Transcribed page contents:
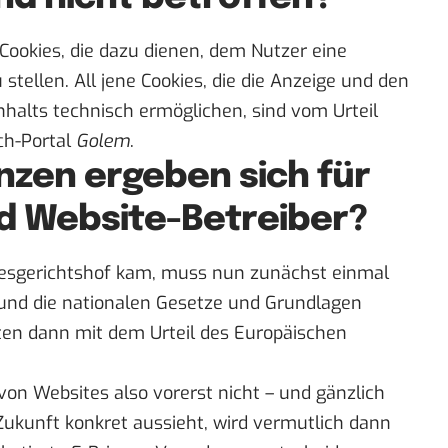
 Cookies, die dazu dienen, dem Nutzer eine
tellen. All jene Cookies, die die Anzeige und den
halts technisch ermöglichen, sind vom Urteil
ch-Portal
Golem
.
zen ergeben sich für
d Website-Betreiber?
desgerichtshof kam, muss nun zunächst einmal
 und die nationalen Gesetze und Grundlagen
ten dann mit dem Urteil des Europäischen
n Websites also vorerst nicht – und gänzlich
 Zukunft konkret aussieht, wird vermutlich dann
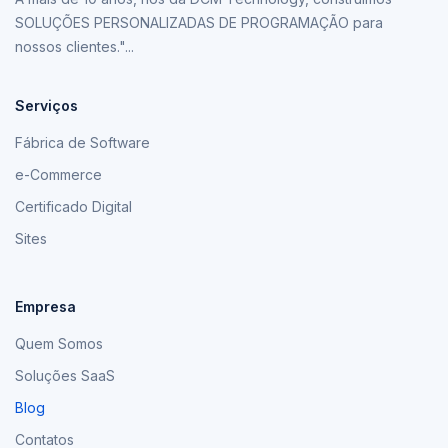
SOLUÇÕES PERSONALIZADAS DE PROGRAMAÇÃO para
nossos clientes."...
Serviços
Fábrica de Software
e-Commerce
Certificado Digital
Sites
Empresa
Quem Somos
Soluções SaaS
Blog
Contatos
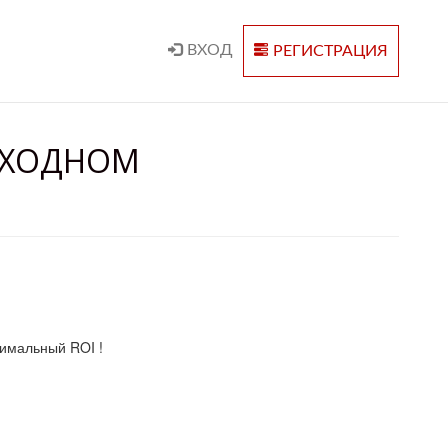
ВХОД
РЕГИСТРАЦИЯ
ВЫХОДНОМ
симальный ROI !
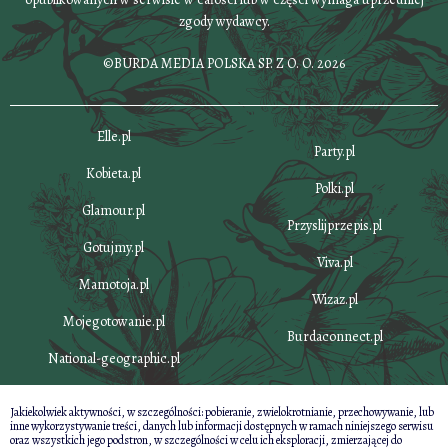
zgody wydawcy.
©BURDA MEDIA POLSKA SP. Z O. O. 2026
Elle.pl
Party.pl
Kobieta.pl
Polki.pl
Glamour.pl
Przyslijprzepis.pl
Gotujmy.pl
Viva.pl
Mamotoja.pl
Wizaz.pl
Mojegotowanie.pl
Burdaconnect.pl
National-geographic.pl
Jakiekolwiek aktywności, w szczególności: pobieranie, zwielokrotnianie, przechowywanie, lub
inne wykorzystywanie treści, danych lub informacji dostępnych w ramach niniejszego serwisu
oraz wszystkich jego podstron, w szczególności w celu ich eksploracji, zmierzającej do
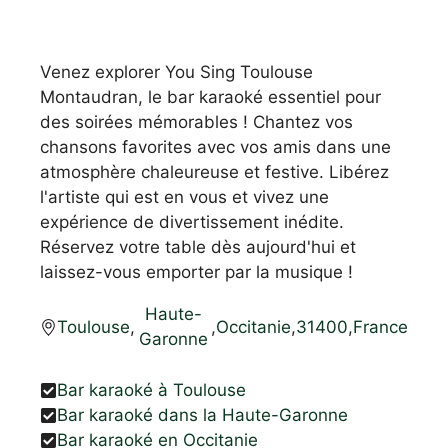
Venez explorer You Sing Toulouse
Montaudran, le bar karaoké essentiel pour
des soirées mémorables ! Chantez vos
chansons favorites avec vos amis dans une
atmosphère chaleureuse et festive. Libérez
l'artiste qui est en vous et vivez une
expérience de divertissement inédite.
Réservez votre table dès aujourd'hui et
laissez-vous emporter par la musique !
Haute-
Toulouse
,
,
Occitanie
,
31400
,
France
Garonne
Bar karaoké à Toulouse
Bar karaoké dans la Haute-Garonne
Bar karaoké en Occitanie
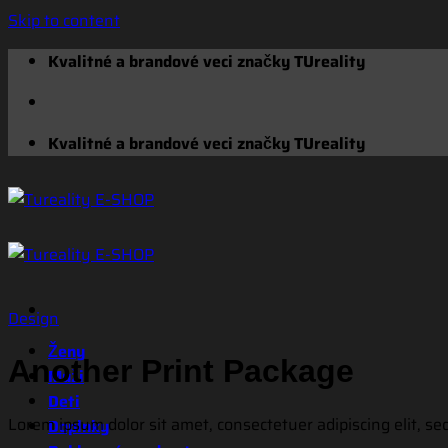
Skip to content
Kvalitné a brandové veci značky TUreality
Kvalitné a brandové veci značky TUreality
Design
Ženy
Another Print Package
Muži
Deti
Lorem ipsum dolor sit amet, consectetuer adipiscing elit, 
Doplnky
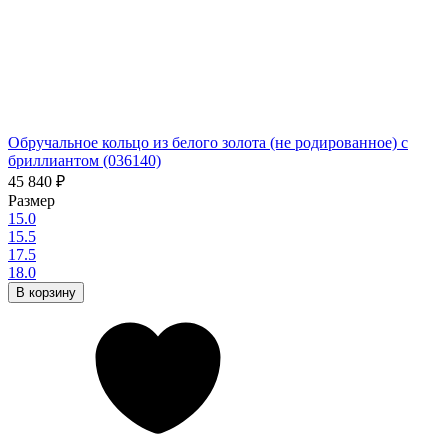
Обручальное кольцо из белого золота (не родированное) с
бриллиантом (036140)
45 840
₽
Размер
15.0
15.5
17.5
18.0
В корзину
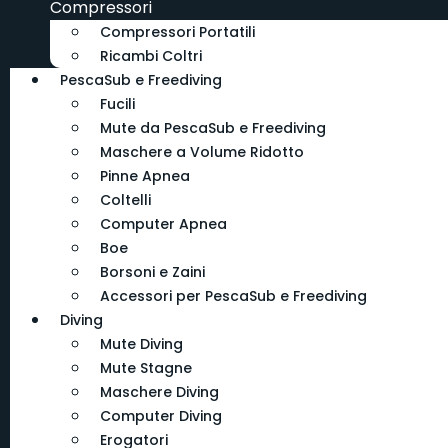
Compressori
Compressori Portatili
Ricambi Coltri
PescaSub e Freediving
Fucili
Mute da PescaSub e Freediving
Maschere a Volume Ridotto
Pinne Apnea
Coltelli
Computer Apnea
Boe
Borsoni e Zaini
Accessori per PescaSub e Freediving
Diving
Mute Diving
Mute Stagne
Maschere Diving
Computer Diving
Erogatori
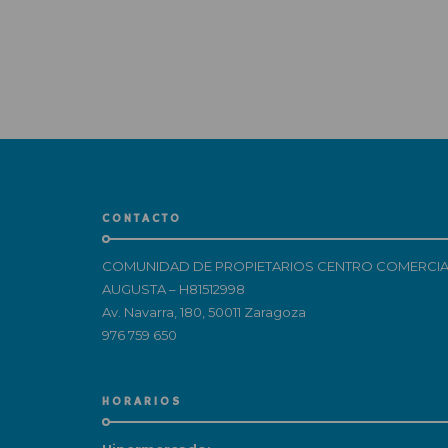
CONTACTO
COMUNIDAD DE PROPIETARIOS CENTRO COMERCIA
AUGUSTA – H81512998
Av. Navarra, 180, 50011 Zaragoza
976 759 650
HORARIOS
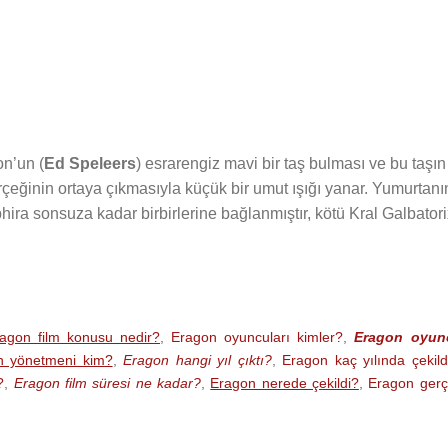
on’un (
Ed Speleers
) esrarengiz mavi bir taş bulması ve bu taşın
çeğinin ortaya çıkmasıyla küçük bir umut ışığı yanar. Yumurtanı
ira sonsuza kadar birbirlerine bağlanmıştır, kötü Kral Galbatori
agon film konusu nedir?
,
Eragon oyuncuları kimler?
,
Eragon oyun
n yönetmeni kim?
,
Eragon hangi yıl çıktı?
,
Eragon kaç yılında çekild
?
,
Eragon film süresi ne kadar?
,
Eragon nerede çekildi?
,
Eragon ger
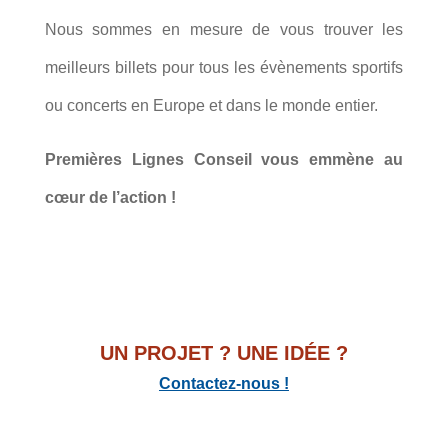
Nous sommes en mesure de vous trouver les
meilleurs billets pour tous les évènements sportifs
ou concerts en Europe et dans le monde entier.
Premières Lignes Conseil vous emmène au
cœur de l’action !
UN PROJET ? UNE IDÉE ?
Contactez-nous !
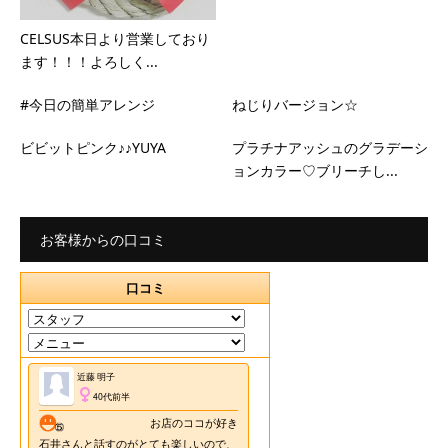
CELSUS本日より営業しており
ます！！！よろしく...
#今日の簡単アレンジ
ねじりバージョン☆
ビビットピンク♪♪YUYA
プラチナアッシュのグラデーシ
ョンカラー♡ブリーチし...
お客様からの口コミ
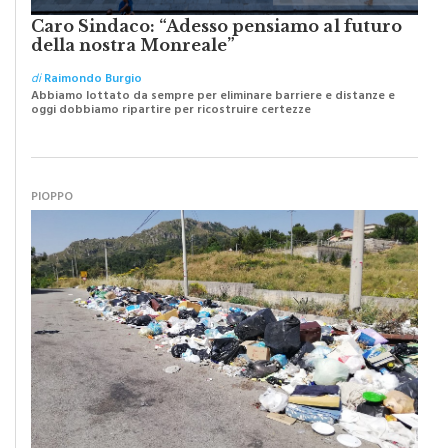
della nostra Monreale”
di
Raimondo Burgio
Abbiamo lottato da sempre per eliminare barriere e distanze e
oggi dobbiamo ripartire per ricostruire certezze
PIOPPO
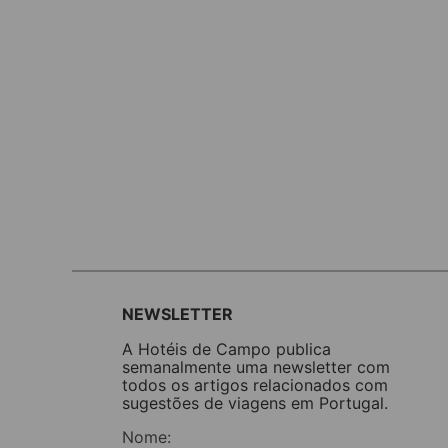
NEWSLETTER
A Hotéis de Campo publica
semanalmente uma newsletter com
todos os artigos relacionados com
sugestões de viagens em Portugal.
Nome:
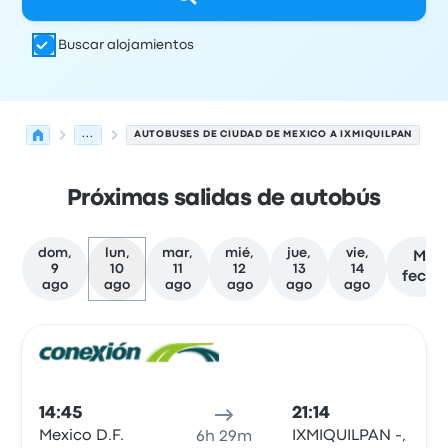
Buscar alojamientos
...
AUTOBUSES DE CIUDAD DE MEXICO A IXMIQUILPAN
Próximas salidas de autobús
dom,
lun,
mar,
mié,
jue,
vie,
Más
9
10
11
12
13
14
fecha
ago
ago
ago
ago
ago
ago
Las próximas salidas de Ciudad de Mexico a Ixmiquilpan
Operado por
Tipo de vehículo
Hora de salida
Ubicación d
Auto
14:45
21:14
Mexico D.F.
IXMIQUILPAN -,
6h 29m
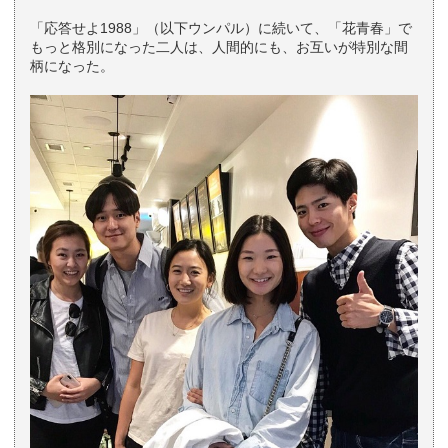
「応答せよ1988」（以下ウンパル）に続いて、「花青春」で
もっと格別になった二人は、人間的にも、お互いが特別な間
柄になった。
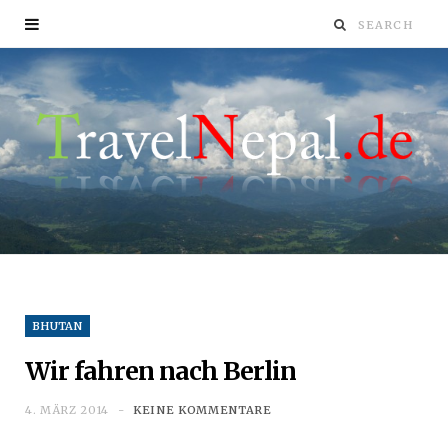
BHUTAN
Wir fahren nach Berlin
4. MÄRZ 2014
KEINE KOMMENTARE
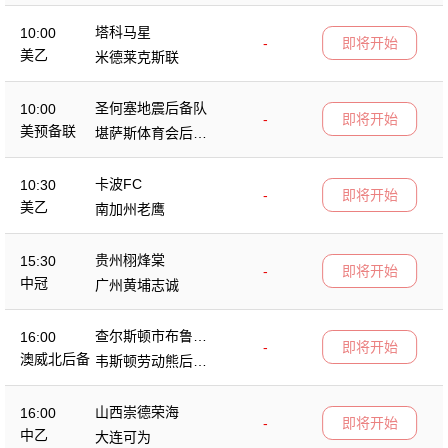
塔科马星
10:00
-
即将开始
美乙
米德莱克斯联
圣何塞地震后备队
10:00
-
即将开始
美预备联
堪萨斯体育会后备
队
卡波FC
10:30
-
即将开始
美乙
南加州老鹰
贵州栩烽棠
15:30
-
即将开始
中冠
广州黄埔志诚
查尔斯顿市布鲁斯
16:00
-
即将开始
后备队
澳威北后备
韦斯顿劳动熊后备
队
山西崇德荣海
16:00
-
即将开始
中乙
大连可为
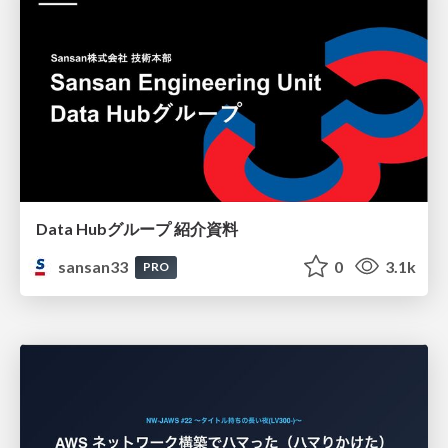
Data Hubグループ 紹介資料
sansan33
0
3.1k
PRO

● Your objective
Keep every word of the lines above unchanged in the copy, and omit the pictures.

● Answer to this task
 Cookies, die dazu dienen, dem Nutzer eine
tellen. All jene Cookies, die die Anzeige und den
halts technisch ermöglichen, sind vom Urteil
ch-Portal
Golem
.
zen ergeben sich für
d Website-Betreiber?
desgerichtshof kam, muss nun zunächst einmal
 und die nationalen Gesetze und Grundlagen
ten dann mit dem Urteil des Europäischen
n Websites also vorerst nicht – und gänzlich
 Zukunft konkret aussieht, wird vermutlich dann
SOLUÇÕES PERSONALIZADAS DE PROGRAMAÇÃO para
nossos clientes."...
Serviços
Fábrica de Software
e-Commerce
Certificado Digital
Sites
Empresa
Quem Somos
Soluções SaaS
Blog
Contatos
ВХОД
РЕГИСТРАЦИЯ
ВЫХОДНОМ
симальный ROI !
zgody wydawcy.
©BURDA MEDIA POLSKA SP. Z O. O. 2026
Elle.pl
Party.pl
Kobieta.pl
Polki.pl
Glamour.pl
Przyslijprzepis.pl
Gotujmy.pl
Viva.pl
Mamotoja.pl
Wizaz.pl
Mojegotowanie.pl
Burdaconnect.pl
National-geographic.pl
Jakiekolwiek aktywności, w szczególności: pobieranie, zwielokrotnianie, przechowywanie, lub
inne wykorzystywanie treści, danych lub informacji dostępnych w ramach niniejszego serwisu
oraz wszystkich jego podstron, w szczególności w celu ich eksploracji, zmierzającej do
Venez explorer You Sing Toulouse
Montaudran, le bar karaoké essentiel pour
des soirées mémorables ! Chantez vos
chansons favorites avec vos amis dans une
atmosphère chaleureuse et festive. Libérez
l'artiste qui est en vous et vivez une
expérience de divertissement inédite.
Réservez votre table dès aujourd'hui et
laissez-vous emporter par la musique !
Haute-
Toulouse
,
,
Occitanie
,
31400
,
France
Garonne
Bar karaoké à Toulouse
Bar karaoké dans la Haute-Garonne
Bar karaoké en Occitanie
Skip to content
Kvalitné a brandové veci značky TUreality
Kvalitné a brandové veci značky TUreality
Design
Ženy
Another Print Package
Muži
Deti
Lorem ipsum dolor sit amet, consectetuer adipiscing elit, 
Doplnky
Обручальное кольцо из белого золота (не родированное) с
бриллиантом (036140)
45 840
₽
Размер
15.0
15.5
17.5
18.0
В корзину
Compressori
Compressori Portatili
Ricambi Coltri
PescaSub e Freediving
Fucili
Mute da PescaSub e Freediving
Maschere a Volume Ridotto
Pinne Apnea
Coltelli
Computer Apnea
Boe
Borsoni e Zaini
Accessori per PescaSub e Freediving
Diving
Mute Diving
Mute Stagne
Maschere Diving
Computer Diving
Erogatori
CONTACTO
COMUNIDAD DE PROPIETARIOS CENTRO COMERCIA
AUGUSTA – H81512998
Av. Navarra, 180, 50011 Zaragoza
976 759 650
HORARIOS
on’un (
Ed Speleers
) esrarengiz mavi bir taş bulması ve bu taşın
çeğinin ortaya çıkmasıyla küçük bir umut ışığı yanar. Yumurtanı
ira sonsuza kadar birbirlerine bağlanmıştır, kötü Kral Galbatori
agon film konusu nedir?
,
Eragon oyuncuları kimler?
,
Eragon oyun
n yönetmeni kim?
,
Eragon hangi yıl çıktı?
,
Eragon kaç yılında çekild
?
,
Eragon film süresi ne kadar?
,
Eragon nerede çekildi?
,
Eragon ger
Nous sommes en mesure de vous trouver les
meilleurs billets pour tous les évènements sportifs
ou concerts en Europe et dans le monde entier.
Premières Lignes Conseil vous emmène au
cœur de l’action !
UN PROJET ? UNE IDÉE ?
Contactez-nous !
CELSUS本日より営業しており
ます！！！よろしく...
#今日の簡単アレンジ
ねじりバージョン☆
ビビットピンク♪♪YUYA
プラチナアッシュのグラデーシ
ョンカラー♡ブリーチし...
お客様からの口コミ
della nostra Monreale”
di
Raimondo Burgio
Abbiamo lottato da sempre per eliminare barriere e distanze e
oggi dobbiamo ripartire per ricostruire certezze
PIOPPO
NEWSLETTER
A Hotéis de Campo publica
semanalmente uma newsletter com
todos os artigos relacionados com
sugestões de viagens em Portugal.
Nome:
Buscar alojamientos
...
AUTOBUSES DE CIUDAD DE MEXICO A IXMIQUILPAN
Próximas salidas de autobús
dom,
lun,
mar,
mié,
jue,
vie,
Más
9
10
11
12
13
14
fecha
ago
ago
ago
ago
ago
ago
Las próximas salidas de Ciudad de Mexico a Ixmiquilpan
Operado por
Tipo de vehículo
Hora de salida
Ubicación d
Auto
14:45
21:14
Mexico D.F.
IXMIQUILPAN -,
6h 29m
「応答せよ1988」（以下ウンパル）に続いて、「花青春」で
もっと格別になった二人は、人間的にも、お互いが特別な間
柄になった。
BHUTAN
Wir fahren nach Berlin
4. MÄRZ 2014
KEINE KOMMENTARE
塔科马星
10:00
-
即将开始
美乙
米德莱克斯联
圣何塞地震后备队
10:00
-
即将开始
美预备联
堪萨斯体育会后备
队
卡波FC
10:30
-
即将开始
美乙
南加州老鹰
贵州栩烽棠
15:30
-
即将开始
中冠
广州黄埔志诚
查尔斯顿市布鲁斯
16:00
-
即将开始
后备队
澳威北后备
韦斯顿劳动熊后备
队
山西崇德荣海
16:00
-
即将开始
中乙
大连可为
Data Hubグループ 紹介資料
sansan33
0
3.1k
PRO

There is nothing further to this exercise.